What’s Genuinely Good

Despite my caveats, this project does several things right:

Production-ready features:

  • JWT authentication with Argon2id password hashing
  • OpenAPI 3.0 docs with Swagger UI
  • SSE streaming with sources delivered as a leading event
  • Concurrent document ingestion (8 workers, batched embeddings)
  • ZIP upload support for bulk ingestion

Clean code:

  • Single binary deployment
  • Docker Compose for infrastructure (Postgres + Milvus)
  • Environment-based configuration
  • Actual error handling (not just .unwrap() everywhere)

Sensible defaults:

  • 500-word chunks with 50-word overlap
  • Top-K retrieval with 3 sources
  • Cosine similarity (the right choice for normalized embeddings)

When Would You Use This?

Good fit:

  • You need fast RAG and can accept Groq/Cohere vendor lock-in
  • You want a single deployable binary (easier ops than microservices)
  • Your accuracy requirements are “good enough” (internal tools, prototypes)
  • You’re already in the Rust ecosystem

Not ideal:

  • You need to run fully on-prem (Groq and Cohere are cloud APIs)
  • You need maximum retrieval accuracy (might want better embeddings + reranking)
  • Your team doesn’t know Rust (maintenance burden)

The Bigger Lesson

The real insight isn’t “use Rust for RAG.” It’s:

Collapse your pipeline.

Every service boundary costs 10-50ms. If your RAG stack has:

  • Separate embedding service
  • Vector DB with a REST wrapper
  • LLM gateway/orchestrator
  • Multiple API gateways

…you’re paying 100-200ms in overhead before any real work happens.
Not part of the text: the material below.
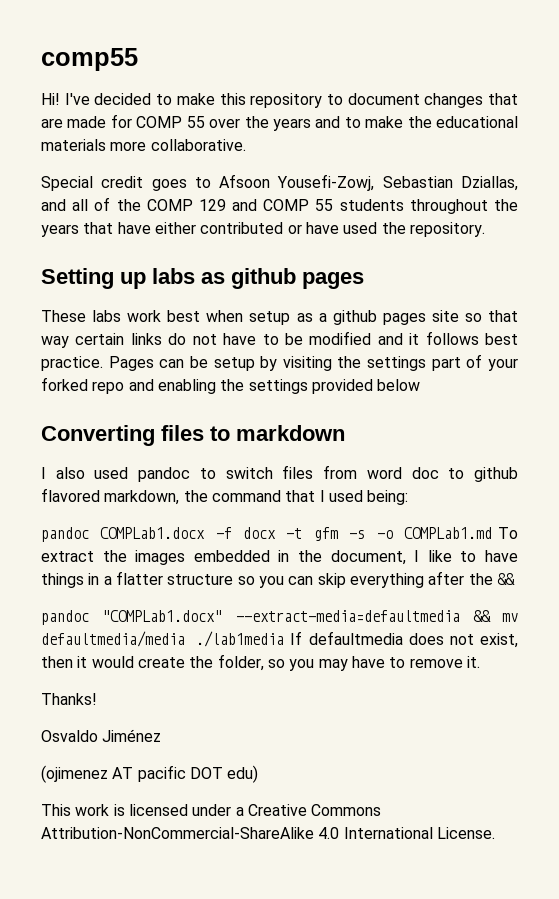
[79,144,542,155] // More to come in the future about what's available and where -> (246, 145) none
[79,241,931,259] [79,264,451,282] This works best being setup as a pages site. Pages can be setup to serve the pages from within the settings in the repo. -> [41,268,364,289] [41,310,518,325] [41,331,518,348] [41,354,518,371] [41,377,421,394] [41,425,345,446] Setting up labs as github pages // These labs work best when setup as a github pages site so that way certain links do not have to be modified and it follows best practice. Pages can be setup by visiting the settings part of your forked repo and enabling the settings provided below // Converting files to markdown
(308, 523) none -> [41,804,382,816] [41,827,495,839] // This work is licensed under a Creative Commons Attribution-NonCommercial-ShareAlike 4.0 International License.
AlphaRustyRAG proves that a well-optimized monolith can beat a microservice architecture on latency. That lesson applies regardless of language.

Try It Yourself

git clone https://github.com/AlphaCorp-AI/AlphaRustyRAG
cd alpharust
cp .env.example .env
# Add your GROQ_API_KEY and COHERE_API_KEY
docker compose up -d
cargo run --release

Upload some documents, hit the /chat-rag/stream endpoint, and see sub-second responses.

The code is clean, the benchmarks are real, and if nothing else, it’s a great reference for how to structure a high-performance RAG system.